## BEGIN EXTRACTED DATA

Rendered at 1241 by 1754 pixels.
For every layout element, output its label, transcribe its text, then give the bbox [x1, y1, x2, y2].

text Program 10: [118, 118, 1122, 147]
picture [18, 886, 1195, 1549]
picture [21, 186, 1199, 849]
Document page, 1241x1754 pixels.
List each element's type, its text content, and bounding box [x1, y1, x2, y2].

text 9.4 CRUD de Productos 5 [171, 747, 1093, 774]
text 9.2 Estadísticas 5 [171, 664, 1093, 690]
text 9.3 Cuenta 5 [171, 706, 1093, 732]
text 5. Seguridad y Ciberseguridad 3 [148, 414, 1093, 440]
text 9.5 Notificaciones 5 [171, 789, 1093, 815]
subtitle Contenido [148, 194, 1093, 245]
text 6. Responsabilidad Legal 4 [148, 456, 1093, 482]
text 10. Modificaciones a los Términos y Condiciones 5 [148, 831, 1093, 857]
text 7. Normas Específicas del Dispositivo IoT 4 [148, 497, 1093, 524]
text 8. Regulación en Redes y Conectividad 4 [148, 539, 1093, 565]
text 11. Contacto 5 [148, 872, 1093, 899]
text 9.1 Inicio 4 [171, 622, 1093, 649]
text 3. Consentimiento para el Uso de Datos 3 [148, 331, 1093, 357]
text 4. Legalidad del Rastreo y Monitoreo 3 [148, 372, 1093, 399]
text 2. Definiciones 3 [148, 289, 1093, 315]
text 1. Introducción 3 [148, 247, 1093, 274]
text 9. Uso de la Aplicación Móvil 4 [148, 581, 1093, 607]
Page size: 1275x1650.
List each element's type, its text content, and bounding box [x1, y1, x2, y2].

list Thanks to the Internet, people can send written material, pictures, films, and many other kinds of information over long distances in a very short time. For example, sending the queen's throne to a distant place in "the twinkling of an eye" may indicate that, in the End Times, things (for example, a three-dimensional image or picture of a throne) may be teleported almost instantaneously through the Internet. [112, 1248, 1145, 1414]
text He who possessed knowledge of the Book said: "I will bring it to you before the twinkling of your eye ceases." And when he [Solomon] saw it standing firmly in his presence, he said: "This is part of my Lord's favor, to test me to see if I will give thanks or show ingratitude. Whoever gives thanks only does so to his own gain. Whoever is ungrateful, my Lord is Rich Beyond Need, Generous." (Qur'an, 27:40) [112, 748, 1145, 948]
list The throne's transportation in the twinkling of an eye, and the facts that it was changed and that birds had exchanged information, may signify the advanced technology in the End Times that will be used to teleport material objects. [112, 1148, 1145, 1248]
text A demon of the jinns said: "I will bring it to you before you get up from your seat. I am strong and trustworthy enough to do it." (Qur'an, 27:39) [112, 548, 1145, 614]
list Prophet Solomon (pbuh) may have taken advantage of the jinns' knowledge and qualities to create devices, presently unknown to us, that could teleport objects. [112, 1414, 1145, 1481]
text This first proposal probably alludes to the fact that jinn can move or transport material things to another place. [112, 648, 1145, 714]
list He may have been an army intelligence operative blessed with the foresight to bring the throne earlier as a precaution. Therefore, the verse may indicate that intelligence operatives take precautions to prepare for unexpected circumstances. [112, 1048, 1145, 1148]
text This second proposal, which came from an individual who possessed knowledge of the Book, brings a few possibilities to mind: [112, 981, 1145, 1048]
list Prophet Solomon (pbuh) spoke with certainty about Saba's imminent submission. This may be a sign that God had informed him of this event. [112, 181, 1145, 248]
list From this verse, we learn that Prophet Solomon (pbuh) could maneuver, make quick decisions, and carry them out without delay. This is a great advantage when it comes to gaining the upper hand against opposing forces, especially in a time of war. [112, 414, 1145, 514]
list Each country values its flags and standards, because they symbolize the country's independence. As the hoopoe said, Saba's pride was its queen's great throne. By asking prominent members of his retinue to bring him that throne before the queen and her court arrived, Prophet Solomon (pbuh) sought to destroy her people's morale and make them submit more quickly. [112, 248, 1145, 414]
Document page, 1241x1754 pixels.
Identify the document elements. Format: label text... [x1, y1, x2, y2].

## END EXTRACTED DATA

* DIRECTION *
Duplicate the lines of the listing above without any change, beginning at its very first line and continuing through the line that contains "picture [21, 186, 1199, 849]".

* SOLUTION TO THIS EXERCISE *
Rendered at 1241 by 1754 pixels.
For every layout element, output its label, transcribe its text, then give the bbox [x1, y1, x2, y2].

text Program 10: [118, 118, 1122, 147]
picture [18, 886, 1195, 1549]
picture [21, 186, 1199, 849]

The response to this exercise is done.